Due to its rather secretive behaviour and cryptic colouration, the eastern whip-poor-will remains a relatively unstudied bird, with little known about its behaviour and ecology (2).
The eastern whip-poor-will forages at dusk and dawn and during moonlit periods at night. It typically makes short flights after insects from a perch in a tree or from the ground, and is also known to investigate rotten logs and leaves in search of food. The eastern whip-poor-will has a strictly insectivorous diet, consisting mainly of ants, beetles, flies, grasshoppers, moths and caterpillars (2).
At the start of the breeding season the male whip-poor-will is known to establish a fairly large territory, and from here produces loud, distinctive “whip-poor-will” calls from a variety of perches in an attempt to attract a suitable mate. The timing of breeding varies greatly with location, occurring sometime between late April and early July across most of its range (2).

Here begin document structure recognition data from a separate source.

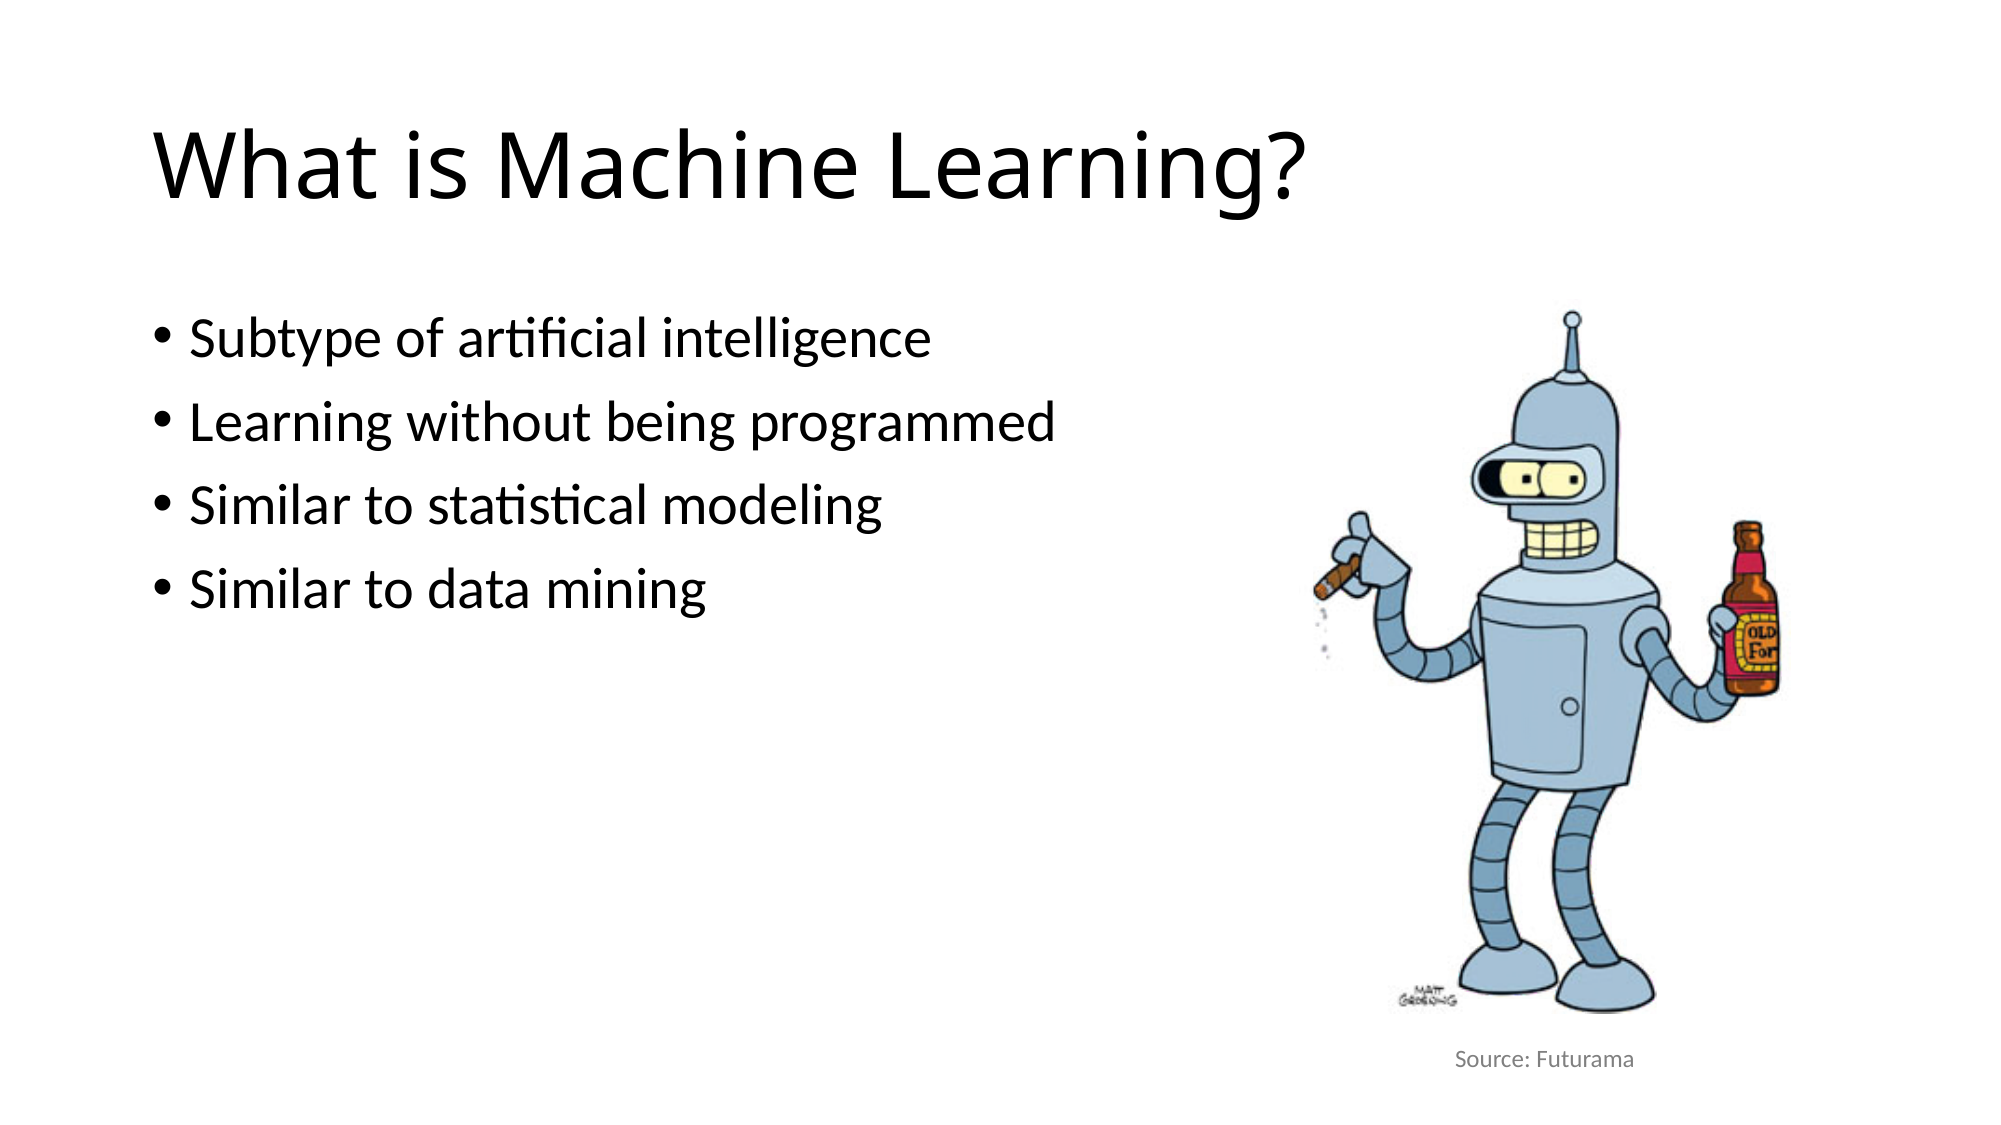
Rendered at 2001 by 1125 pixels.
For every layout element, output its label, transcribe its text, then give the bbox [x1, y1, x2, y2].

list Subtype of artificial intelligence Learning without being programmed Similar to statistical modeling Similar to data mining [137, 299, 1075, 1014]
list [1299, 299, 1791, 1014]
title What is Machine Learning? [137, 59, 1863, 278]
text_box Source: Futurama [1440, 1035, 1651, 1081]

The eastern whip-poor-will is a ground-nesting species, with the female laying a clutch of two eggs directly among leaf litter on the forest floor (2) (4). The newly laid eggs are cream or greyish-white, and are marbled and dotted with lavender-grey blotches and yellowish-brown or pale brown spots. This colouration fades fairly quickly and the eggs become well camouflaged to match the leaf litter, allowing them to remain undetected by most predators. The eggs are incubated mainly by the female, although sometimes by the male, for around 19 to 21 days, during which time the adult birds remain motionless on or close to the nest throughout much of the day (2).
Hatching of whip-poor-will chicks appears to be closely tied to the lunar cycle, with most young hatching a few days before a full moon. It is thought that this strategy may have developed to allow the adult birds to forage throughout the night during the full moon period, enabling them to catch enough insects to supply the chicks with sufficient energy to grow (2) (3). At around eight days after hatching, the whip-poor-will chicks develop black-speckled feathers to provide them with additional camouflage, after which they move from the nest site into denser cover (2). The male provides much of the care to the chicks after they leave the nest site until they are able to fly at around 20 days old, while the female often lays a second clutch of eggs nearby (2).